August was the month when I discovered the work of Muriel Spark. I found The Driver’s Seat a powerfully unsettling piece of fiction – the story of a woman’s impending death, a woman who’s acting strangely, for reasons we don’t learn. I was wrong-footed by Spark’s book in the best possible way, and now want to read more of her fiction.

In The Uninvited, Liz Jensen viewed a world of children turning against adults through the eyes of a scientist tested by extremes of emotion. The latest title from Peirene Press, Pia Juul’s The Murder of Halland (tr. Martin Aitken), took a crime as the starting-point for a striking portrait of bereavement. Ewan Morrison combined fiction, anecdote and history to examine a ubiquitous modern institution, in Tales from the Mall.

I also reviewed P.Y. Betts’s superb memoir, People Who Say Goodbye; Alison Moore’s intense Booker-longlisted character study, The Lighthouse; William Wharton’s classic war story, Birdy; Christopher Coake’s tale of the dangers of believing in ghosts, You Came Back; J.R. Crook’s jigsaw of a novel, Sleeping Patterns; Manu Joseph’s story of a father investigating his son’s death, The Illicit Happiness of Other People; and two short story collections: Jon Gower’s Too Cold for Snow, and Tim Maughan’s Paintwork.

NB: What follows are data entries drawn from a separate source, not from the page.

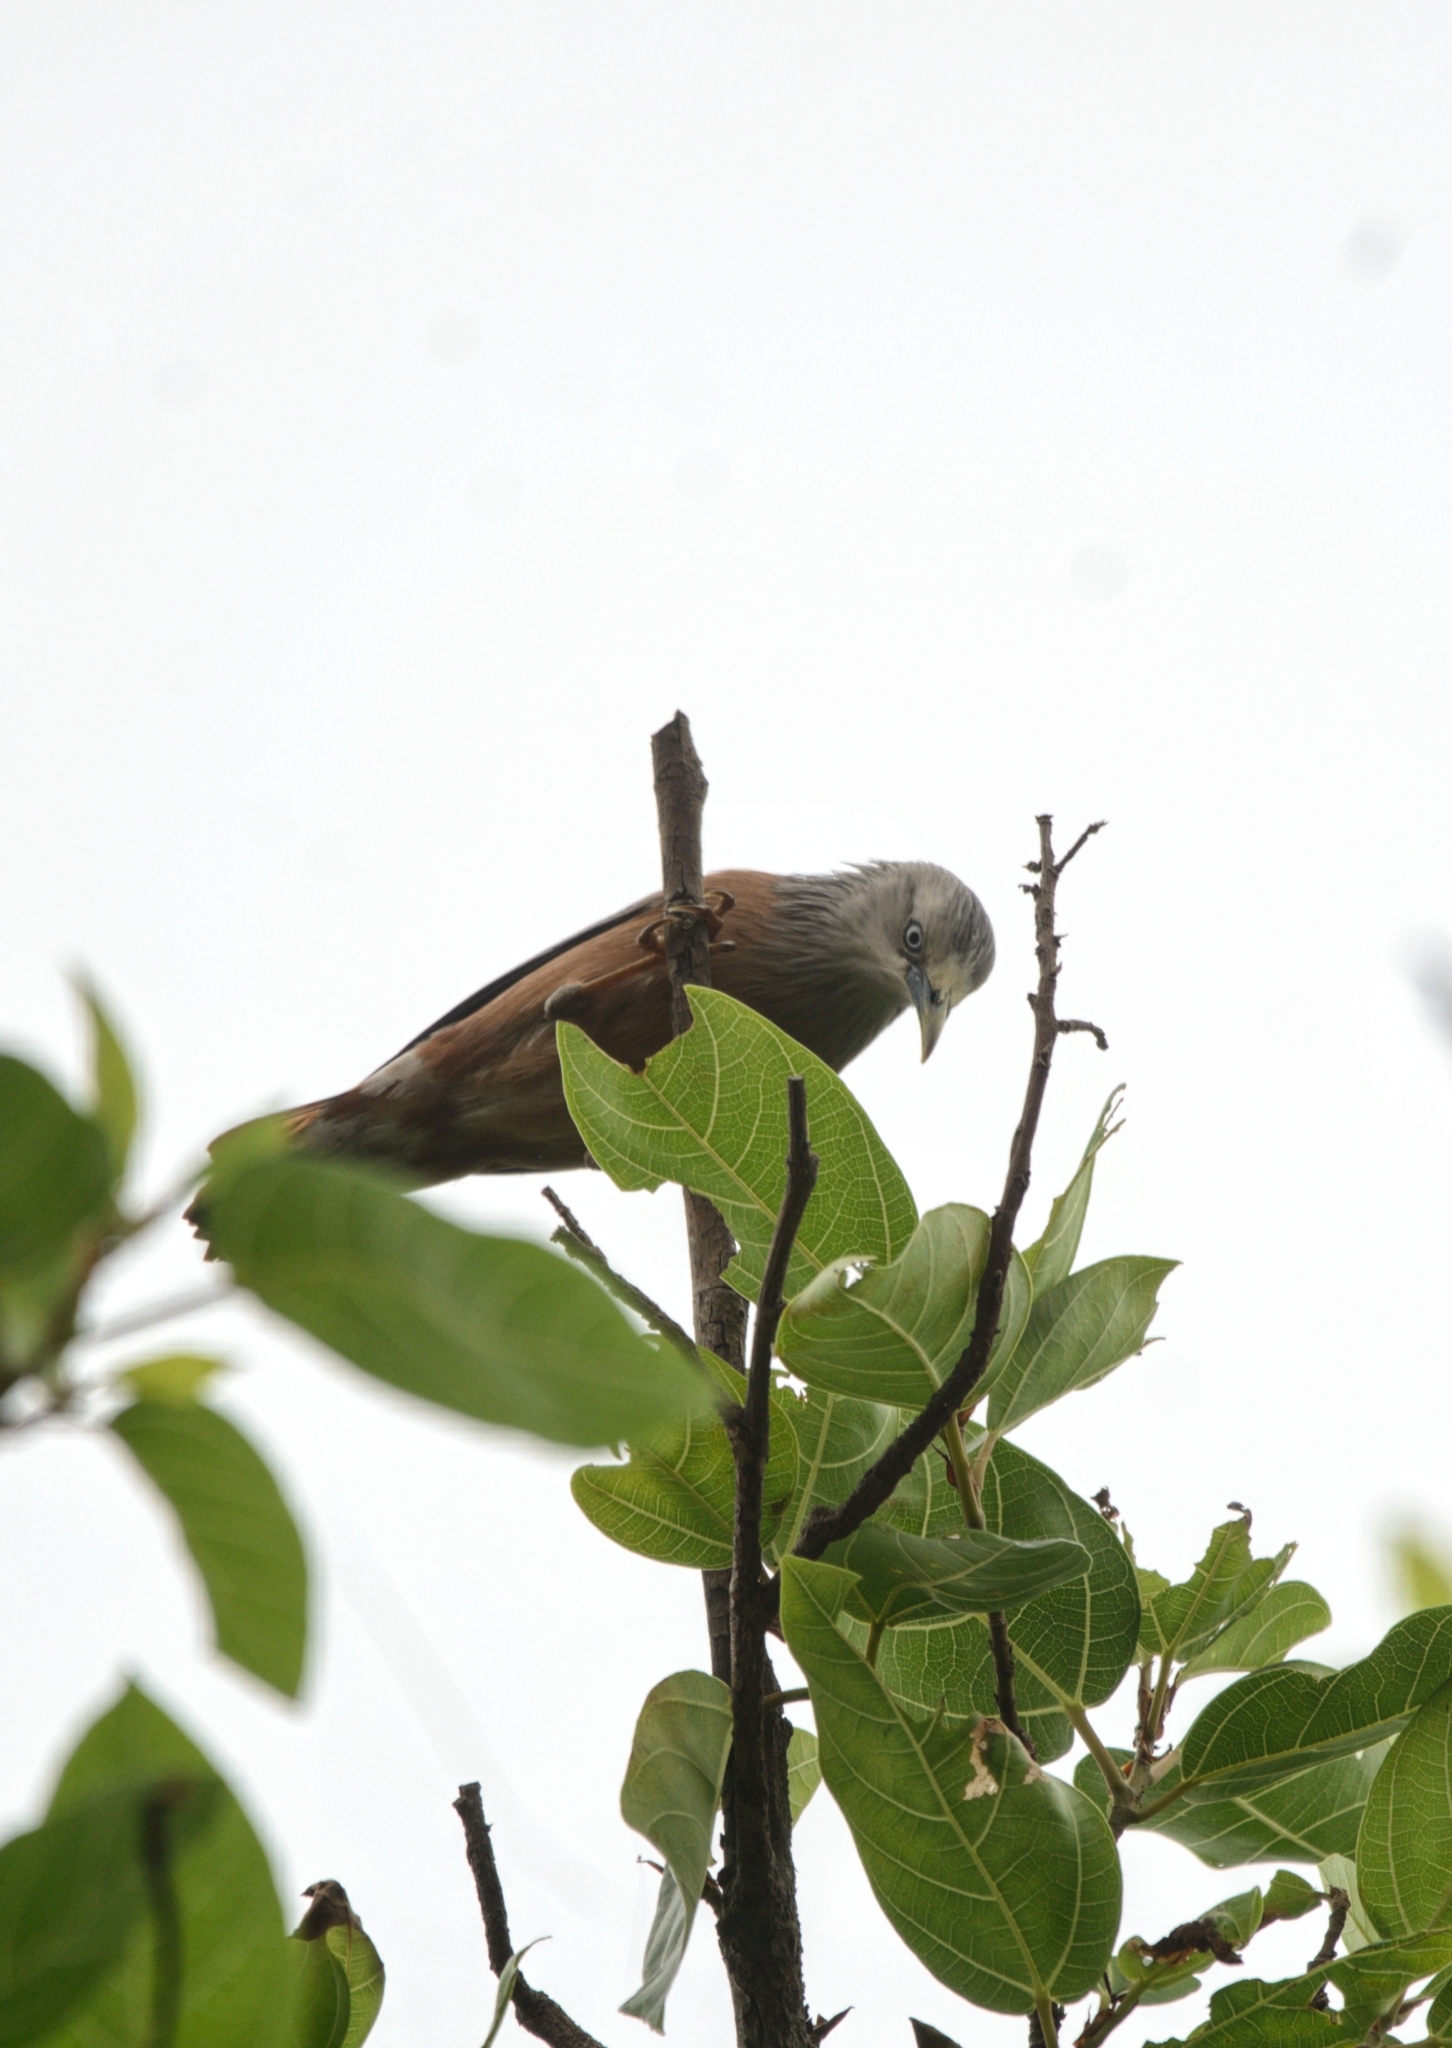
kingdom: Animalia
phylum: Chordata
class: Aves
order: Passeriformes
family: Sturnidae
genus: Sturnia
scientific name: Sturnia malabarica
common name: Chestnut-tailed starling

In features, I made a list of ten favourite books read during the lifetime of the blog; and posted a couple of personal book round-ups: of the books I bought while on holiday in Bath and Oxford; and a snapshot of my library loans. There were also two Sunday Story Society discussions: of “Bombay’s Republic” by Rotimi Babatunde, and “Atlantic City” by Kevin Barry.